Twisted bulk-boundary correspondence of fragile topology

Exploiting topological features in materials is being pursued as a route to build in robustness of particular properties. Stemming from crystalline symmetries, such topological protection renders the properties robust against defects and provides a platform of rich physics to be studied. Recent developments have revealed the existence of so-called fragile topological phases, where the means of classification due to symmetry is unclear. Z.-D. Song et al. and Peri et al. present a combined theoretical and experimental approach to identify, classify, and measure the properties of fragile topological phases. By invoking twisted boundary conditions, they are able to describe the properties of fragile topological states and verify the expected experimental signature in an acoustic crystal. Understanding how fragile topology arises could be used to develop new materials with exotic properties. Science , this issue p. 794 , p. 797 A better understanding of fragile topological phases could lead to the development of materials with exotic properties. A topological insulator reveals its nontrivial bulk through the presence of gapless edge states: This is called the bulk-boundary correspondence.
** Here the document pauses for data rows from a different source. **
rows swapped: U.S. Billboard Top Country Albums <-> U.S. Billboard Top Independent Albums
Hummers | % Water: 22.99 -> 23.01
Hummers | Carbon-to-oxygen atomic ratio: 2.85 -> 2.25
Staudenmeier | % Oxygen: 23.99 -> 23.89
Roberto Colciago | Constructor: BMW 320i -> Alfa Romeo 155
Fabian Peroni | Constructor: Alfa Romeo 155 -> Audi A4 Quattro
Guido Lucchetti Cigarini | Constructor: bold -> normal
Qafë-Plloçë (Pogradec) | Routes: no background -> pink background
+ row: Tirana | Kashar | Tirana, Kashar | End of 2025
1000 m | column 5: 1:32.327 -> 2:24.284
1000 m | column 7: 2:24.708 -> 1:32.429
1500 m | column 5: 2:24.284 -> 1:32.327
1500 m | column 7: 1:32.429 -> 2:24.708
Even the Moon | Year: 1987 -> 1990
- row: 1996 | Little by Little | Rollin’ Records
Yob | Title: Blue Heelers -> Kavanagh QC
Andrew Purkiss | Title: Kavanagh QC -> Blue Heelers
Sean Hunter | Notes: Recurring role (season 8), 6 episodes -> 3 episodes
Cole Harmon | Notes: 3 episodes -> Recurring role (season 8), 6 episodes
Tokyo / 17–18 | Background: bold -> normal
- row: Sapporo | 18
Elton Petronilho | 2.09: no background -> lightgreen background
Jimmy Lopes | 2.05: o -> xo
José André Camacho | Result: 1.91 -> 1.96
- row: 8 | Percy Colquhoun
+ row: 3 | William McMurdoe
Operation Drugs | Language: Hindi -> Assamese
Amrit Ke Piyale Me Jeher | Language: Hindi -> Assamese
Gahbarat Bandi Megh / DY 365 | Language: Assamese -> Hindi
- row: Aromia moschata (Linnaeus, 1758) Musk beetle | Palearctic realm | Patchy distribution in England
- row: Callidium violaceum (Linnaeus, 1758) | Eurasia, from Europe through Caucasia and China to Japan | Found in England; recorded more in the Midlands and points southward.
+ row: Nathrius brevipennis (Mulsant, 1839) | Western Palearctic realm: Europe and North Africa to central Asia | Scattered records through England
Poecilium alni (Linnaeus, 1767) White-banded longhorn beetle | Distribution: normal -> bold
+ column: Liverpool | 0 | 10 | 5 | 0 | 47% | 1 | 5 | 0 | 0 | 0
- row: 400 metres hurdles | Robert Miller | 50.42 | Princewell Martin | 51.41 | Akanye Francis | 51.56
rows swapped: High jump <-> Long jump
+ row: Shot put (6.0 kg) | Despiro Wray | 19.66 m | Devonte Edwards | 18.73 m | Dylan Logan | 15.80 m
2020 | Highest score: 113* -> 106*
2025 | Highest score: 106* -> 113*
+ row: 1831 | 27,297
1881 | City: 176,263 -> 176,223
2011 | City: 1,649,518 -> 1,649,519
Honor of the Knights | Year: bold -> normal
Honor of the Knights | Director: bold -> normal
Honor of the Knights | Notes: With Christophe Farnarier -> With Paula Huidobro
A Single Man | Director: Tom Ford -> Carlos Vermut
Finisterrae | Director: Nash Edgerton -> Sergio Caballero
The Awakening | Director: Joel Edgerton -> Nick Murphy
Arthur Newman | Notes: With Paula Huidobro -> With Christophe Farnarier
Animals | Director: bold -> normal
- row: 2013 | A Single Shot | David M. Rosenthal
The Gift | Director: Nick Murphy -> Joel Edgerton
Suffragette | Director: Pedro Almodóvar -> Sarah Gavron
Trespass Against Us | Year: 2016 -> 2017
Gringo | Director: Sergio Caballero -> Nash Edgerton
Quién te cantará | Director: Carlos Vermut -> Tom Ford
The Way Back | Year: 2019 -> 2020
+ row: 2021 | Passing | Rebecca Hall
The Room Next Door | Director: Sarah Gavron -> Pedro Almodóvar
However, the recent discovery of “fragile” topological states with no gapless edges casts doubt on this concept. We propose a generalization of the bulk-boundary correspondence: a transformation under which the gap between the fragile phase and other bands must close. We derive specific twisted boundary conditions (TBCs) that can detect all the two-dimensional eigenvalue fragile phases. We develop the concept of real-space invariants, local good quantum numbers in real space, which fully characterize these phases and determine the number of gap closings under the TBCs. Realizations of the TBCs in metamaterials are proposed, thereby providing a route to their experimental verification.